Scientists have recently found new information about how young plants survive before they can use sunlight. Their study is published in Nature Communications.Most plants make food through photosynthesis. They use sunlight to produce sugars for energy. But a seed cannot do this when it first begins to grow. At this stage, the young plant cannot take in light. So the young plant uses energy stored inside the seed. This stored energy keeps it alive at the start.
The main energy source is fatty acids. These are broken down inside small cell parts called peroxisomes. Peroxisomes exist in both plant and human cells. Researchers often use plant cells to study this process. Plant cells are easier to see and study. In a small plant called Arabidopsis, the cells are large enough to observe clearly under a light microscope. This helps scientists track changes over time. They discovered that peroxisomes grow larger during early growth. When the plant begins photosynthesis, these structures return to their normal size. A research team wanted to understand what controls these size changes.
They focused on a protein called PEX11. This protein was already known to help peroxisomes divide. But the team suspected it might have another role as well. To study this function, they needed to change the genes that produce PEX11. The task was not easy. The protein is made by five different genes.
Changing one gene did not do much. But removing all five genes killed the plant. To study the effect, scientists used advanced gene-editing tools. They turned off different combinations of the five genes. This helped them understand what PEX11 really does. They also made two special types of plants with changed PEX11 genes.
In both cases, the peroxisomes still grew during the early stage, just like in normal plants. But something unusual happened afterward. Instead of shrinking back, some peroxisomes kept growing larger and larger. In extreme cases, these structures became so big that they stretched across the entire cell. This showed that PEX11 plays an important role in controlling the size of peroxisomes. The researchers also found another important difference. In normal cells, small bubble-like structures called vesicles form inside peroxisomes.
These vesicles help process fatty acids and to remove small parts of the outer membrane as they form. This process may help limit how big the peroxisome becomes. But in the modified plants, these vesicles were either missing or minimal. Without enough vesicles, the peroxisomes kept growing without control. This finding suggests that PEX11, a protein involved in the formation of cellular structures, may help create these vesicles. Without it, the balance inside the cell is disturbed.
The scientists then asked another question. Could this protein work the same way in other organisms? To test this, they used a version of the protein from yeast. Yeast is very different from plants and has been evolving separately for over a billion years. The researchers placed the yeast protein into the modified plant cells. The result was surprising.

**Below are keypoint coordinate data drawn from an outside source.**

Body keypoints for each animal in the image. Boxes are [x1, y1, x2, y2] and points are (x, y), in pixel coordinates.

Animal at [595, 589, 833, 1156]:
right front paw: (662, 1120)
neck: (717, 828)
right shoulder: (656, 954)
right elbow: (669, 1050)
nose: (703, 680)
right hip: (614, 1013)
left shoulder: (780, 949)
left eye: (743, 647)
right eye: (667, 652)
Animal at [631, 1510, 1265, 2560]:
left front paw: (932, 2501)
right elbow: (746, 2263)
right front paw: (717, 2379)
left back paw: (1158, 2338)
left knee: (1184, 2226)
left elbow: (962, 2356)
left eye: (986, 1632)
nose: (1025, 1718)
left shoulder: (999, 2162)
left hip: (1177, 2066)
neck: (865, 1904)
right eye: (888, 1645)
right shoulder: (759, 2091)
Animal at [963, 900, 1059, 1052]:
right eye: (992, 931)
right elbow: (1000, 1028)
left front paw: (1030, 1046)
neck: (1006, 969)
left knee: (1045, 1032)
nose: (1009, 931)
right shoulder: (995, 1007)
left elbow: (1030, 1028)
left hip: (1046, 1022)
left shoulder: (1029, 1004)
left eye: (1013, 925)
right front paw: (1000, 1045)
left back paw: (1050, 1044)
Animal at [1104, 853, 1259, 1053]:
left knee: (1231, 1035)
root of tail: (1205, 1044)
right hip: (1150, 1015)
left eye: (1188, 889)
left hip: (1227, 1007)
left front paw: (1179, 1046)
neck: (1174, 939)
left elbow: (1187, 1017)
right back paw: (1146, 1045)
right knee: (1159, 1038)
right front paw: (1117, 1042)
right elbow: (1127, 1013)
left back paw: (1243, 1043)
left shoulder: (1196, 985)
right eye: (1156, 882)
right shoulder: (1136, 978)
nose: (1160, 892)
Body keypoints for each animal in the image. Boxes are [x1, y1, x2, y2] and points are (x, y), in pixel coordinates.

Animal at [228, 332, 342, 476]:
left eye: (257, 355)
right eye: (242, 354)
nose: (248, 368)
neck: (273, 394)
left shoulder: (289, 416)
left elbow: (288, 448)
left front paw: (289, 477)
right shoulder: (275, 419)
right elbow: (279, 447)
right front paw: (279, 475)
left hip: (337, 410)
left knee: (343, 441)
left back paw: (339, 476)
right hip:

The yeast protein was able to address the problem. The peroxisomes returned to their normal size and behavior. This evidence shows that the function of this protein has remained almost unchanged over a very long time. Scientists call this a “conserved” function. The protein likely works in a similar way in many living things, including humans. This discovery is important for several reasons. Peroxisomes take part in many processes inside cells. They are also linked to some human diseases. Understanding how they grow and work can help scientists learn more about these conditions. This knowledge could also be useful in biotechnology.
Scientists try to engineer cells to produce useful substances. To do this better, they need to control parts of the cell like peroxisomes. This study shows that a small protein helps control an important part of the cell. It also shows that studying plants can teach us things that apply to many living organisms.